Task details: Which lines below include the string "stool"? Please show each one.

Provided information:
*** Block opens ***
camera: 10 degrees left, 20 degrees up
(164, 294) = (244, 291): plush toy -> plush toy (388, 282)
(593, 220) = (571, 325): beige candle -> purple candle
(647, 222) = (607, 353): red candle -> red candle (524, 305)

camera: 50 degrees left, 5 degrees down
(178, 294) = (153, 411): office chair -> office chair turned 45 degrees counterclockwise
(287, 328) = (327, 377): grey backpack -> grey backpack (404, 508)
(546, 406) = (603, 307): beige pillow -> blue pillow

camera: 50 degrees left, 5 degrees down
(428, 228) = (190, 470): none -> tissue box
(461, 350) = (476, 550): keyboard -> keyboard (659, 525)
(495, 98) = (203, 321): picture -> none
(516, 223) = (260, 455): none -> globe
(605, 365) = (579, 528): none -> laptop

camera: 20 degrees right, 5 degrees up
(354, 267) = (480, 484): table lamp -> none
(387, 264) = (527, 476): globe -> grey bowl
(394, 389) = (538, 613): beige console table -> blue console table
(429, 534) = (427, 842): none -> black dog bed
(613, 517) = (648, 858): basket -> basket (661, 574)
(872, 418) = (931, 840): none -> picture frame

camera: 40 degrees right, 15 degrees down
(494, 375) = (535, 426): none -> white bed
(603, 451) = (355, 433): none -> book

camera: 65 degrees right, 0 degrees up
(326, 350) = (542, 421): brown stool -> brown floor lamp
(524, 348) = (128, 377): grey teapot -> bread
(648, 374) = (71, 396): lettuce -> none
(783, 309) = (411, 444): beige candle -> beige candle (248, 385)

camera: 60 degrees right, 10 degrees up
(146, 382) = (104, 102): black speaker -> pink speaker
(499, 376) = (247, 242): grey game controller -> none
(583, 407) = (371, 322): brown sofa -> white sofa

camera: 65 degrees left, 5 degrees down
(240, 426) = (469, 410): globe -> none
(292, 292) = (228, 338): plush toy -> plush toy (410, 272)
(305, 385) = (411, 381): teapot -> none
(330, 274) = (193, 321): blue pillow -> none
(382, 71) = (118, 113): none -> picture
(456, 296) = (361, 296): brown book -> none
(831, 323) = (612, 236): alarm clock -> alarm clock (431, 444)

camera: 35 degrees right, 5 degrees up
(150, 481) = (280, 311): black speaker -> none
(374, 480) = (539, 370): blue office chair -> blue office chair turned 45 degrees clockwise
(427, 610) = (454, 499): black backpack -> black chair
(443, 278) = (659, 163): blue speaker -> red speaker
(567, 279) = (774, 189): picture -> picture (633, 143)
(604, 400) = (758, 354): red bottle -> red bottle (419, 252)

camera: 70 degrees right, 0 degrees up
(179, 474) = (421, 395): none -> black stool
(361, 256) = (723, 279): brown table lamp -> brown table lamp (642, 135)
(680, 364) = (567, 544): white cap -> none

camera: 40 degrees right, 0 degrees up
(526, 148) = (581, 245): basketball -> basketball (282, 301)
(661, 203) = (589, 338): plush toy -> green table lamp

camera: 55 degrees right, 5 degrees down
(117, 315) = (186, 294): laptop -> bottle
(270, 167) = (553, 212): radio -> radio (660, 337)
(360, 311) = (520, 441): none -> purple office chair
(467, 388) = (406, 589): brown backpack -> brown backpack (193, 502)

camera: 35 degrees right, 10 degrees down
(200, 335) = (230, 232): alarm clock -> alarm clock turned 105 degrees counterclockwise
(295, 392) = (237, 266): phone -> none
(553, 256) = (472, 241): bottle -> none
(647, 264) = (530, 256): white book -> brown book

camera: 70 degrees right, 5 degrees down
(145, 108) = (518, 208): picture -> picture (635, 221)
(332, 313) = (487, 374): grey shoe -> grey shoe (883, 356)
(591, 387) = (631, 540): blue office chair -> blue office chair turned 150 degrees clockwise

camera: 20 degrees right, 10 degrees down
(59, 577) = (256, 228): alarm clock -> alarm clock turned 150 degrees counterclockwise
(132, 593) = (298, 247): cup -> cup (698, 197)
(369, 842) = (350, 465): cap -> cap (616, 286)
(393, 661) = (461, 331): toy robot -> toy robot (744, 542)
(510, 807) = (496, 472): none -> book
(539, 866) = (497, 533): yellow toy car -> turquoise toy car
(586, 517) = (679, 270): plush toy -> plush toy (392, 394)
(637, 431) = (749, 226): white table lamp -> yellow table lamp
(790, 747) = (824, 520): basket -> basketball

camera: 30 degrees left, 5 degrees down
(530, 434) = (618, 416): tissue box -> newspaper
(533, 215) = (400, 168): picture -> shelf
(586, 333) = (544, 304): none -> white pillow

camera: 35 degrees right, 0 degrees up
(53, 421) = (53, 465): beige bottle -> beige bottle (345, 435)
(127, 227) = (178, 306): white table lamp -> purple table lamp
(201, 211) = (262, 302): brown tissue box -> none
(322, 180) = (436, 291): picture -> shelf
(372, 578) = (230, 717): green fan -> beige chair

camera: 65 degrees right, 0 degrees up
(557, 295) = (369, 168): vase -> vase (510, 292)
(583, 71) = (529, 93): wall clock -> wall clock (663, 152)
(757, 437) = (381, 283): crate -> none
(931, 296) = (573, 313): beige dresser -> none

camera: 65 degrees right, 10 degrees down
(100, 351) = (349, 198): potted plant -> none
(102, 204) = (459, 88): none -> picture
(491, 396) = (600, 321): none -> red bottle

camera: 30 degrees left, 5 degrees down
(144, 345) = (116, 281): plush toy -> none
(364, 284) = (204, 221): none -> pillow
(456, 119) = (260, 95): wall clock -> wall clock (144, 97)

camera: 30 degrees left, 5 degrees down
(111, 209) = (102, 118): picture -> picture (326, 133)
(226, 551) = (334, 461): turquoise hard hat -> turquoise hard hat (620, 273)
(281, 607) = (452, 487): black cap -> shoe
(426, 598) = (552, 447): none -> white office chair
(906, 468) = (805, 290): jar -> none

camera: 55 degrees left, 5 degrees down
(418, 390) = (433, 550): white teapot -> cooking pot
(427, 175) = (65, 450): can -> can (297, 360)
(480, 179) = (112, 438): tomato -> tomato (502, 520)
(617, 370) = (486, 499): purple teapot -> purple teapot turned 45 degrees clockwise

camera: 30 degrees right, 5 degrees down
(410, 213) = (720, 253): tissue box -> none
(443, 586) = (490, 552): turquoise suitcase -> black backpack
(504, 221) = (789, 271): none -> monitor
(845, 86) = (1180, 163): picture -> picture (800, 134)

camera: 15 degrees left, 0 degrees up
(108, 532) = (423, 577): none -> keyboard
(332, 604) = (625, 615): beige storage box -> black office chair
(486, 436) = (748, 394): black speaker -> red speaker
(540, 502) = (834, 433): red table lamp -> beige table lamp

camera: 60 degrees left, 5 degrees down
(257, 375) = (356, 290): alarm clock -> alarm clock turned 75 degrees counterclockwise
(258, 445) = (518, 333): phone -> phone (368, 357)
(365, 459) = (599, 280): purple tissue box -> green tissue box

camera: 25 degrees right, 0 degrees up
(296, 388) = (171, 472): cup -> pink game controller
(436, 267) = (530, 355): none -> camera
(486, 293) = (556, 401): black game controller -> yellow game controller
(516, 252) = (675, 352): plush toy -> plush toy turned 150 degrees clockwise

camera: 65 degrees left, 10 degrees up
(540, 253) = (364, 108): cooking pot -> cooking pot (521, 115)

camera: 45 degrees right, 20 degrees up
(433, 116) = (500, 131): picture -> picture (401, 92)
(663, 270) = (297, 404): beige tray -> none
*** Block closes ***
Response below:
(326, 350) = (542, 421): brown stool -> brown floor lamp
(179, 474) = (421, 395): none -> black stool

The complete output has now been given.